Stated problem – In the material below, list every line that contains the word "false".

Raw data –
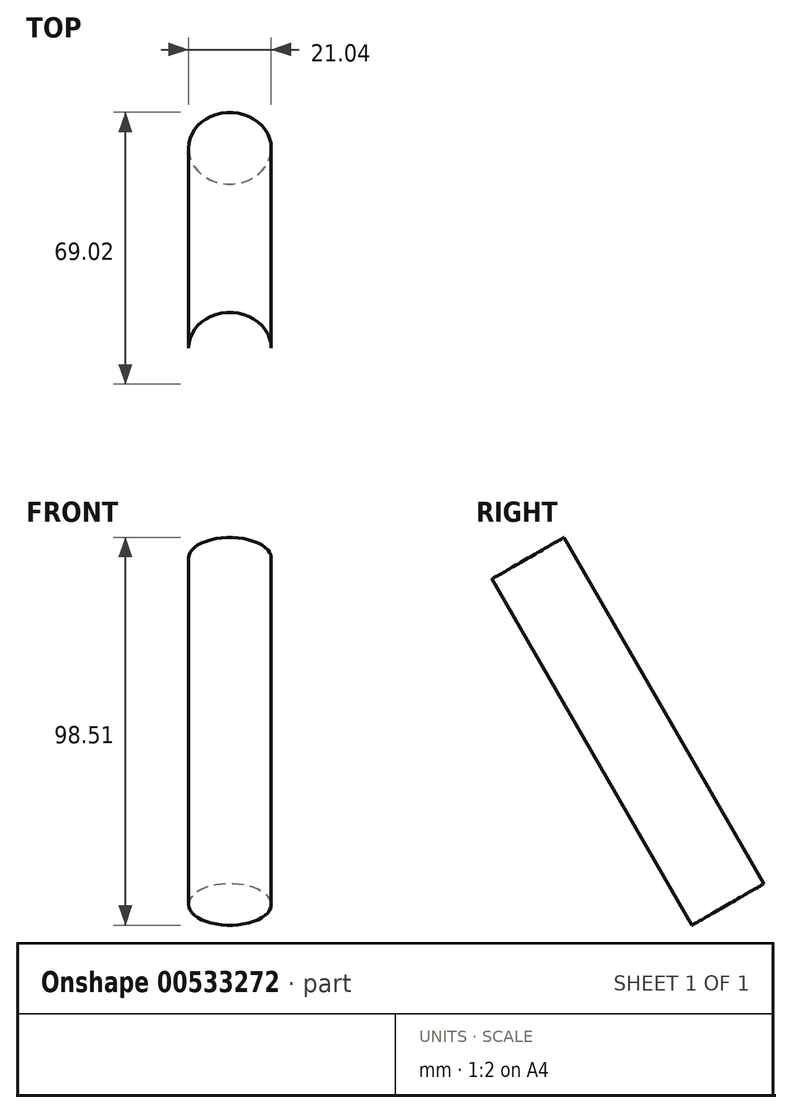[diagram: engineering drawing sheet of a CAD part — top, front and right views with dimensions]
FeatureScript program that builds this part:
annotation { "Feature Type Name" : "Feature", "Feature Type Description" : "" }
export const myFeature = defineFeature(function(context is Context, id is Id, definition is map)
    precondition{}
    {
        {
            var Q0;
            Q0=qCreatedBy(makeId("Top.planeOp"),FACE);
            var sketch = newSketch(context, id + "F0", { "sketchPlane" : qUnion([Q0])});
            skCircle(sketch, "E0", {"center": v(0, 0) * mm, "radius": 10.52 * mm});
            skLineSegment(sketch, "E1", {"start": v(-10.52, 0) * mm, "end": v(10.52, 0) * mm});
            skSolve(sketch);
        }
        {
            var Q0;
            Q0=makeQuery(id+"F0.imprint","IMPRINT",FACE,{"disambiguationData":[TD([[makeQuery(id+"F0.imprint","IMPRINT",EDGE,{"derivedFrom":sQuery(id+"F0.wireOp",EDGE,"E0")}),1.0]])]});
            extrude(context, id + "F1", {"entities" : qUnion([Q0]), "depth" : 101.6 * mm, "offsetDistance" : 25.4 * mm});
        }
        {
            var Q0;
            Q0=makeQuery(id+"F1.opExtrude","SWEPT_BODY",BODY,{"disambiguationData":[OSD([sQuery(id+"F0.wireOp",EDGE,"E0")])]});
            var Q1;
            Q1=sQuery(id+"F0.wireOp",EDGE,"E1");
            transform(context, id + "F2", {"entities" : qUnion([Q0]), "transformType" : TransformType.ROTATION, "transformAxis" : qUnion([Q1]), "angle" : 30 * degree, "makeCopy" : false});
        }
    });
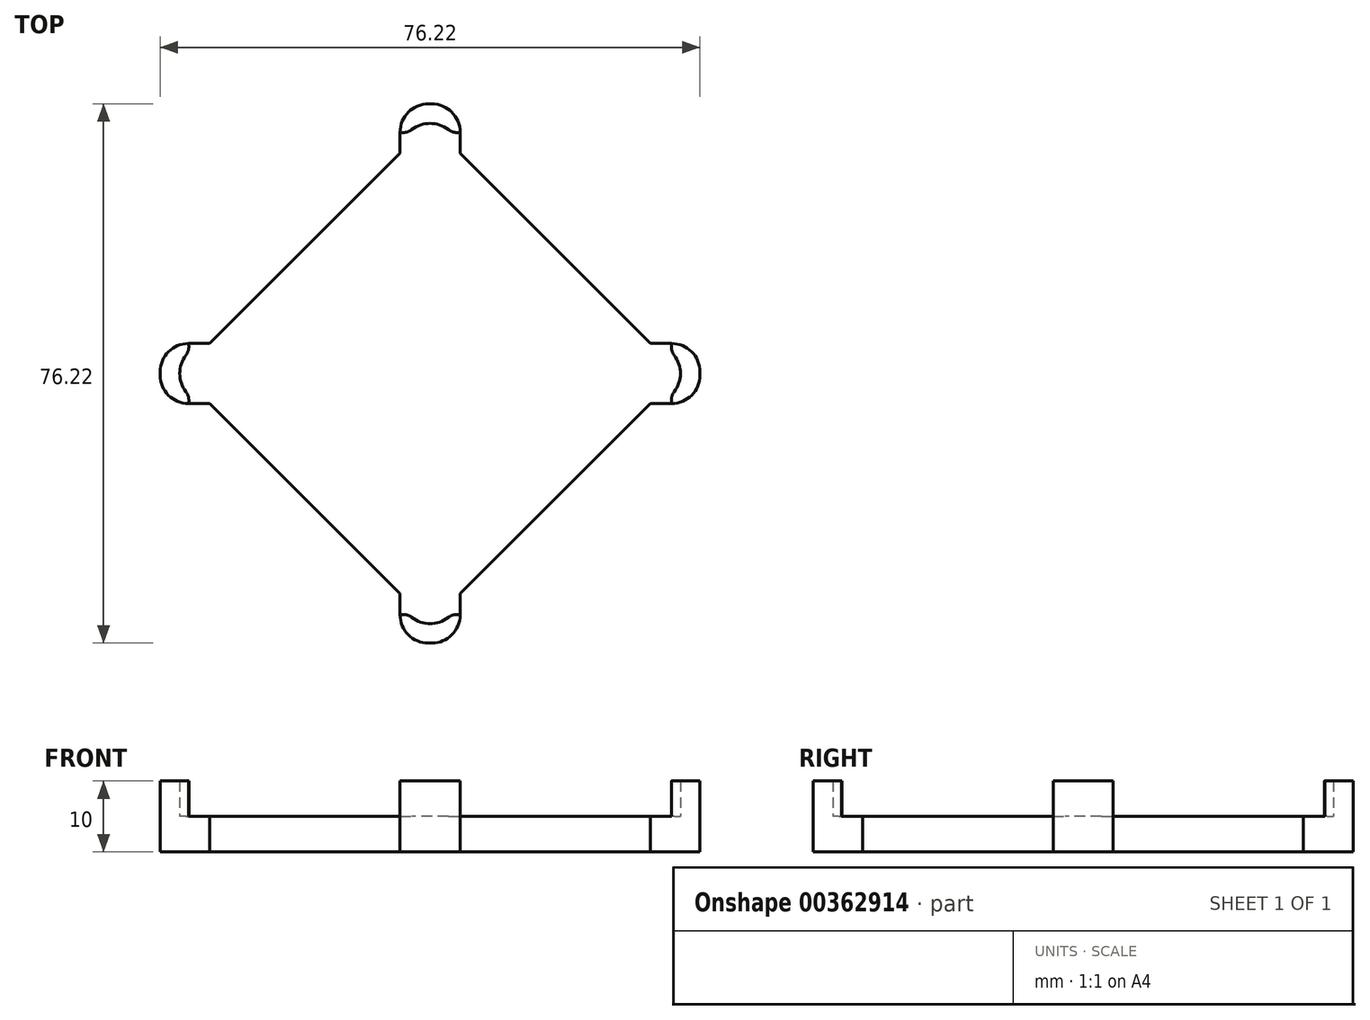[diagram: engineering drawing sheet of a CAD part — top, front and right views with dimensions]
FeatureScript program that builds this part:
annotation { "Feature Type Name" : "Feature", "Feature Type Description" : "" }
export const myFeature = defineFeature(function(context is Context, id is Id, definition is map)
    precondition{}
    {
        {
            var Q0;
            Q0=qCreatedBy(makeId("Top.planeOp"),FACE);
            var sketch = newSketch(context, id + "F0", { "sketchPlane" : qUnion([Q0])});
            skLineSegment(sketch, "E0", {"start": v(0, 35.36) * mm, "end": v(0, -35.36) * mm, "construction": true});
            skLineSegment(sketch, "E1", {"start": v(-35.36, 0) * mm, "end": v(35.36, 0) * mm, "construction": true});
            skPoint(sketch, "E2", {"position": v(0, 27.5) * mm});
            skPoint(sketch, "E3", {"position": v(-27.5, 0) * mm});
            skPoint(sketch, "E4", {"position": v(0, -27.5) * mm});
            skPoint(sketch, "E5", {"position": v(27.5, 0) * mm});
            skPoint(sketch, "E6", {"position": v(0, 0) * mm});
            skPoint(sketch, "E7", {"position": v(4.24, 31.11) * mm});
            skPoint(sketch, "E8", {"position": v(-4.24, 31.11) * mm});
            skPoint(sketch, "E9", {"position": v(-8.56, 26.8) * mm});
            skPoint(sketch, "E10", {"position": v(8.56, 26.8) * mm});
            skPoint(sketch, "E11", {"position": v(31.11, 4.24) * mm});
            skPoint(sketch, "E12", {"position": v(31.11, -4.24) * mm});
            skPoint(sketch, "E13", {"position": v(26.8, 8.56) * mm});
            skPoint(sketch, "E14", {"position": v(-31.11, -4.24) * mm});
            skPoint(sketch, "E15", {"position": v(-31.11, 4.24) * mm});
            skPoint(sketch, "E16", {"position": v(-26.8, 8.56) * mm});
            skPoint(sketch, "E17", {"position": v(4.24, -31.11) * mm});
            skPoint(sketch, "E18", {"position": v(-4.24, -31.11) * mm});
            skLineSegment(sketch, "E19", {"start": v(-31.11, 4.24) * mm, "end": v(-4.24, 31.11) * mm});
            skLineSegment(sketch, "E20", {"start": v(4.24, 31.11) * mm, "end": v(31.11, 4.24) * mm});
            skLineSegment(sketch, "E21", {"start": v(31.11, -4.24) * mm, "end": v(4.24, -31.11) * mm});
            skLineSegment(sketch, "E22", {"start": v(-4.24, -31.11) * mm, "end": v(-31.11, -4.24) * mm});
            skPoint(sketch, "E23", {"position": v(-17.68, -17.68) * mm});
            skPoint(sketch, "E24", {"position": v(17.68, -17.68) * mm});
            skPoint(sketch, "E25", {"position": v(17.68, 17.68) * mm});
            skPoint(sketch, "E26", {"position": v(-17.68, 17.68) * mm});
            skLineSegment(sketch, "E27", {"start": v(31.11, 4.24) * mm, "end": v(38.11, 4.24) * mm});
            skLineSegment(sketch, "E28", {"start": v(38.11, 4.24) * mm, "end": v(38.11, -4.24) * mm});
            skLineSegment(sketch, "E29", {"start": v(38.11, -4.24) * mm, "end": v(31.11, -4.24) * mm});
            skLineSegment(sketch, "E30", {"start": v(4.24, -31.11) * mm, "end": v(4.24, -38.11) * mm});
            skLineSegment(sketch, "E31", {"start": v(4.24, -38.11) * mm, "end": v(-4.24, -38.11) * mm});
            skLineSegment(sketch, "E32", {"start": v(-4.24, -38.11) * mm, "end": v(-4.24, -31.11) * mm});
            skLineSegment(sketch, "E33", {"start": v(-31.11, -4.24) * mm, "end": v(-38.11, -4.24) * mm});
            skLineSegment(sketch, "E34", {"start": v(-38.11, -4.24) * mm, "end": v(-38.11, 4.24) * mm});
            skLineSegment(sketch, "E35", {"start": v(-38.11, 4.24) * mm, "end": v(-31.11, 4.24) * mm});
            skLineSegment(sketch, "E36", {"start": v(-4.24, 31.11) * mm, "end": v(-4.24, 38.11) * mm});
            skLineSegment(sketch, "E37", {"start": v(-4.24, 38.11) * mm, "end": v(4.24, 38.11) * mm});
            skLineSegment(sketch, "E38", {"start": v(4.24, 38.11) * mm, "end": v(4.24, 31.11) * mm});
            skLineSegment(sketch, "E39", {"start": v(-4.24, -31.11) * mm, "end": v(4.24, -31.11) * mm});
            skLineSegment(sketch, "E40", {"start": v(31.11, -4.24) * mm, "end": v(31.11, 4.24) * mm});
            skLineSegment(sketch, "E41", {"start": v(4.24, 31.11) * mm, "end": v(-4.24, 31.11) * mm});
            skLineSegment(sketch, "E42", {"start": v(-31.11, 4.24) * mm, "end": v(-31.11, -4.24) * mm});
            skArc(sketch, "E43", {"start": v(-4.24, -31.11) * mm, "mid": v(0, -35.36) * mm, "end": v(4.24, -31.11) * mm});
            skArc(sketch, "E44", {"start": v(31.11, -4.24) * mm, "mid": v(35.36, 0) * mm, "end": v(31.11, 4.24) * mm});
            skArc(sketch, "E45", {"start": v(4.24, 31.11) * mm, "mid": v(0, 35.36) * mm, "end": v(-4.24, 31.11) * mm});
            skArc(sketch, "E46", {"start": v(-31.11, 4.24) * mm, "mid": v(-35.36, 0) * mm, "end": v(-31.11, -4.24) * mm});
            skSolve(sketch);
        }
        {
            var Q0;
            Q0=makeQuery(id+"F0.imprint","IMPRINT",FACE,{"disambiguationData":[TD([[makeQuery(id+"F0.imprint","IMPRINT",EDGE,{"derivedFrom":sQuery(id+"F0.wireOp",EDGE,"E39")}),-1.0]])]});
            var Q1;
            Q1=makeQuery(id+"F0.imprint","IMPRINT",FACE,{"disambiguationData":[TD([[makeQuery(id+"F0.imprint","IMPRINT",EDGE,{"derivedFrom":sQuery(id+"F0.wireOp",EDGE,"E19")}),-1.0]])]});
            var Q2;
            Q2=makeQuery(id+"F0.imprint","IMPRINT",FACE,{"disambiguationData":[TD([[makeQuery(id+"F0.imprint","IMPRINT",EDGE,{"derivedFrom":sQuery(id+"F0.wireOp",EDGE,"E42")}),-1.0]])]});
            var Q3;
            Q3=makeQuery(id+"F0.imprint","IMPRINT",FACE,{"disambiguationData":[TD([[makeQuery(id+"F0.imprint","IMPRINT",EDGE,{"derivedFrom":sQuery(id+"F0.wireOp",EDGE,"E40")}),-1.0]])]});
            var Q4;
            Q4=makeQuery(id+"F0.imprint","IMPRINT",FACE,{"disambiguationData":[TD([[makeQuery(id+"F0.imprint","IMPRINT",EDGE,{"derivedFrom":sQuery(id+"F0.wireOp",EDGE,"E27")}),-1.0]])]});
            var Q5;
            Q5=makeQuery(id+"F0.imprint","IMPRINT",FACE,{"disambiguationData":[TD([[makeQuery(id+"F0.imprint","IMPRINT",EDGE,{"derivedFrom":sQuery(id+"F0.wireOp",EDGE,"E30")}),-1.0]])]});
            var Q6;
            Q6=makeQuery(id+"F0.imprint","IMPRINT",FACE,{"disambiguationData":[TD([[makeQuery(id+"F0.imprint","IMPRINT",EDGE,{"derivedFrom":sQuery(id+"F0.wireOp",EDGE,"E33")}),-1.0]])]});
            var Q7;
            Q7=makeQuery(id+"F0.imprint","IMPRINT",FACE,{"disambiguationData":[TD([[makeQuery(id+"F0.imprint","IMPRINT",EDGE,{"derivedFrom":sQuery(id+"F0.wireOp",EDGE,"E41")}),-1.0]])]});
            var Q8;
            Q8=makeQuery(id+"F0.imprint","IMPRINT",FACE,{"disambiguationData":[TD([[makeQuery(id+"F0.imprint","IMPRINT",EDGE,{"derivedFrom":sQuery(id+"F0.wireOp",EDGE,"E36")}),-1.0]])]});
            extrude(context, id + "F1", {"entities" : qUnion([Q0, Q1, Q2, Q3, Q4, Q5, Q6, Q7, Q8]), "oppositeDirection" : true, "depth" : 5 * mm, "offsetDistance" : 25 * mm});
        }
        {
            var Q0;
            Q0=makeQuery(id+"F0.imprint","IMPRINT",FACE,{"disambiguationData":[TD([[makeQuery(id+"F0.imprint","IMPRINT",EDGE,{"derivedFrom":sQuery(id+"F0.wireOp",EDGE,"E33")}),-1.0]])]});
            var Q1;
            Q1=makeQuery(id+"F0.imprint","IMPRINT",FACE,{"disambiguationData":[TD([[makeQuery(id+"F0.imprint","IMPRINT",EDGE,{"derivedFrom":sQuery(id+"F0.wireOp",EDGE,"E30")}),-1.0]])]});
            var Q2;
            Q2=makeQuery(id+"F0.imprint","IMPRINT",FACE,{"disambiguationData":[TD([[makeQuery(id+"F0.imprint","IMPRINT",EDGE,{"derivedFrom":sQuery(id+"F0.wireOp",EDGE,"E36")}),-1.0]])]});
            var Q3;
            Q3=makeQuery(id+"F0.imprint","IMPRINT",FACE,{"disambiguationData":[TD([[makeQuery(id+"F0.imprint","IMPRINT",EDGE,{"derivedFrom":sQuery(id+"F0.wireOp",EDGE,"E27")}),-1.0]])]});
            extrude(context, id + "F2", {"entities" : qUnion([Q0, Q1, Q2, Q3]), "operationType" : NewBodyOperationType.ADD, "depth" : 5 * mm, "offsetDistance" : 25 * mm});
        }
        {
            var Q0;
            {var subQ0=sQuery(id+"F0.wireOp",EDGE,"E38");var subQ1=sQuery(id+"F0.wireOp",EDGE,"E37");Q0=makeQuery(id+"F2.boolean.opBoolean","MERGE",EDGE,{"derivedFrom":[makeQuery(id+"F1.opExtrude","SWEPT_EDGE",EDGE,{"disambiguationData":[OSD([subQ1,subQ0])]}),makeQuery(id+"F2.opExtrude","SWEPT_EDGE",EDGE,{"disambiguationData":[OSD([subQ1,subQ0])]})]});}
            var Q1;
            {var subQ0=sQuery(id+"F0.wireOp",EDGE,"E37");var subQ1=sQuery(id+"F0.wireOp",EDGE,"E36");Q1=makeQuery(id+"F2.boolean.opBoolean","MERGE",EDGE,{"derivedFrom":[makeQuery(id+"F1.opExtrude","SWEPT_EDGE",EDGE,{"disambiguationData":[OSD([subQ1,subQ0])]}),makeQuery(id+"F2.opExtrude","SWEPT_EDGE",EDGE,{"disambiguationData":[OSD([subQ1,subQ0])]})]});}
            var Q2;
            {var subQ0=sQuery(id+"F0.wireOp",EDGE,"E35");var subQ1=sQuery(id+"F0.wireOp",EDGE,"E34");Q2=makeQuery(id+"F2.boolean.opBoolean","MERGE",EDGE,{"derivedFrom":[makeQuery(id+"F1.opExtrude","SWEPT_EDGE",EDGE,{"disambiguationData":[OSD([subQ1,subQ0])]}),makeQuery(id+"F2.opExtrude","SWEPT_EDGE",EDGE,{"disambiguationData":[OSD([subQ1,subQ0])]})]});}
            var Q3;
            {var subQ0=sQuery(id+"F0.wireOp",EDGE,"E34");var subQ1=sQuery(id+"F0.wireOp",EDGE,"E33");Q3=makeQuery(id+"F2.boolean.opBoolean","MERGE",EDGE,{"derivedFrom":[makeQuery(id+"F1.opExtrude","SWEPT_EDGE",EDGE,{"disambiguationData":[OSD([subQ1,subQ0])]}),makeQuery(id+"F2.opExtrude","SWEPT_EDGE",EDGE,{"disambiguationData":[OSD([subQ1,subQ0])]})]});}
            var Q4;
            {var subQ0=sQuery(id+"F0.wireOp",EDGE,"E32");var subQ1=sQuery(id+"F0.wireOp",EDGE,"E31");Q4=makeQuery(id+"F2.boolean.opBoolean","MERGE",EDGE,{"derivedFrom":[makeQuery(id+"F1.opExtrude","SWEPT_EDGE",EDGE,{"disambiguationData":[OSD([subQ1,subQ0])]}),makeQuery(id+"F2.opExtrude","SWEPT_EDGE",EDGE,{"disambiguationData":[OSD([subQ1,subQ0])]})]});}
            var Q5;
            {var subQ0=sQuery(id+"F0.wireOp",EDGE,"E31");var subQ1=sQuery(id+"F0.wireOp",EDGE,"E30");Q5=makeQuery(id+"F2.boolean.opBoolean","MERGE",EDGE,{"derivedFrom":[makeQuery(id+"F1.opExtrude","SWEPT_EDGE",EDGE,{"disambiguationData":[OSD([subQ1,subQ0])]}),makeQuery(id+"F2.opExtrude","SWEPT_EDGE",EDGE,{"disambiguationData":[OSD([subQ1,subQ0])]})]});}
            var Q6;
            {var subQ0=sQuery(id+"F0.wireOp",EDGE,"E29");var subQ1=sQuery(id+"F0.wireOp",EDGE,"E28");Q6=makeQuery(id+"F2.boolean.opBoolean","MERGE",EDGE,{"derivedFrom":[makeQuery(id+"F1.opExtrude","SWEPT_EDGE",EDGE,{"disambiguationData":[OSD([subQ1,subQ0])]}),makeQuery(id+"F2.opExtrude","SWEPT_EDGE",EDGE,{"disambiguationData":[OSD([subQ1,subQ0])]})]});}
            var Q7;
            {var subQ0=sQuery(id+"F0.wireOp",EDGE,"E28");var subQ1=sQuery(id+"F0.wireOp",EDGE,"E27");Q7=makeQuery(id+"F2.boolean.opBoolean","MERGE",EDGE,{"derivedFrom":[makeQuery(id+"F1.opExtrude","SWEPT_EDGE",EDGE,{"disambiguationData":[OSD([subQ1,subQ0])]}),makeQuery(id+"F2.opExtrude","SWEPT_EDGE",EDGE,{"disambiguationData":[OSD([subQ1,subQ0])]})]});}
            fillet(context, id + "F3", {"entities" : qUnion([Q0, Q1, Q2, Q3, Q4, Q5, Q6, Q7]), "radius" : 4 * mm, "tangentPropagation" : true, "allowEdgeOverflow" : false});
        }
        {
            var Q0;
            Q0=makeQuery(id+"F2.opExtrude","SWEPT_EDGE",EDGE,{"disambiguationData":[OSD([sQuery(id+"F0.wireOp",EDGE,"E19"),sQuery(id+"F0.wireOp",EDGE,"E35"),sQuery(id+"F0.wireOp",EDGE,"E42"),sQuery(id+"F0.wireOp",EDGE,"E46")])]});
            var Q1;
            Q1=makeQuery(id+"F2.opExtrude","SWEPT_EDGE",EDGE,{"disambiguationData":[OSD([sQuery(id+"F0.wireOp",EDGE,"E22"),sQuery(id+"F0.wireOp",EDGE,"E33"),sQuery(id+"F0.wireOp",EDGE,"E42"),sQuery(id+"F0.wireOp",EDGE,"E46")])]});
            var Q2;
            Q2=makeQuery(id+"F2.opExtrude","SWEPT_EDGE",EDGE,{"disambiguationData":[OSD([sQuery(id+"F0.wireOp",EDGE,"E22"),sQuery(id+"F0.wireOp",EDGE,"E32"),sQuery(id+"F0.wireOp",EDGE,"E39"),sQuery(id+"F0.wireOp",EDGE,"E43")])]});
            var Q3;
            Q3=makeQuery(id+"F2.opExtrude","SWEPT_EDGE",EDGE,{"disambiguationData":[OSD([sQuery(id+"F0.wireOp",EDGE,"E21"),sQuery(id+"F0.wireOp",EDGE,"E30"),sQuery(id+"F0.wireOp",EDGE,"E39"),sQuery(id+"F0.wireOp",EDGE,"E43")])]});
            var Q4;
            Q4=makeQuery(id+"F2.opExtrude","SWEPT_EDGE",EDGE,{"disambiguationData":[OSD([sQuery(id+"F0.wireOp",EDGE,"E19"),sQuery(id+"F0.wireOp",EDGE,"E36"),sQuery(id+"F0.wireOp",EDGE,"E41"),sQuery(id+"F0.wireOp",EDGE,"E45")])]});
            var Q5;
            Q5=makeQuery(id+"F2.opExtrude","SWEPT_EDGE",EDGE,{"disambiguationData":[OSD([sQuery(id+"F0.wireOp",EDGE,"E20"),sQuery(id+"F0.wireOp",EDGE,"E38"),sQuery(id+"F0.wireOp",EDGE,"E41"),sQuery(id+"F0.wireOp",EDGE,"E45")])]});
            var Q6;
            Q6=makeQuery(id+"F2.opExtrude","SWEPT_EDGE",EDGE,{"disambiguationData":[OSD([sQuery(id+"F0.wireOp",EDGE,"E20"),sQuery(id+"F0.wireOp",EDGE,"E27"),sQuery(id+"F0.wireOp",EDGE,"E40"),sQuery(id+"F0.wireOp",EDGE,"E44")])]});
            var Q7;
            Q7=makeQuery(id+"F2.opExtrude","SWEPT_EDGE",EDGE,{"disambiguationData":[OSD([sQuery(id+"F0.wireOp",EDGE,"E21"),sQuery(id+"F0.wireOp",EDGE,"E29"),sQuery(id+"F0.wireOp",EDGE,"E40"),sQuery(id+"F0.wireOp",EDGE,"E44")])]});
            fillet(context, id + "F4", {"entities" : qUnion([Q0, Q1, Q2, Q3, Q4, Q5, Q6, Q7]), "radius" : 2 * mm, "tangentPropagation" : true, "allowEdgeOverflow" : false});
        }
    });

Answer to the exercise –
            transform(context, id + "F2", {"entities" : qUnion([Q0]), "transformType" : TransformType.ROTATION, "transformAxis" : qUnion([Q1]), "angle" : 30 * degree, "makeCopy" : false});
            fillet(context, id + "F3", {"entities" : qUnion([Q0, Q1, Q2, Q3, Q4, Q5, Q6, Q7]), "radius" : 4 * mm, "tangentPropagation" : true, "allowEdgeOverflow" : false});
            fillet(context, id + "F4", {"entities" : qUnion([Q0, Q1, Q2, Q3, Q4, Q5, Q6, Q7]), "radius" : 2 * mm, "tangentPropagation" : true, "allowEdgeOverflow" : false});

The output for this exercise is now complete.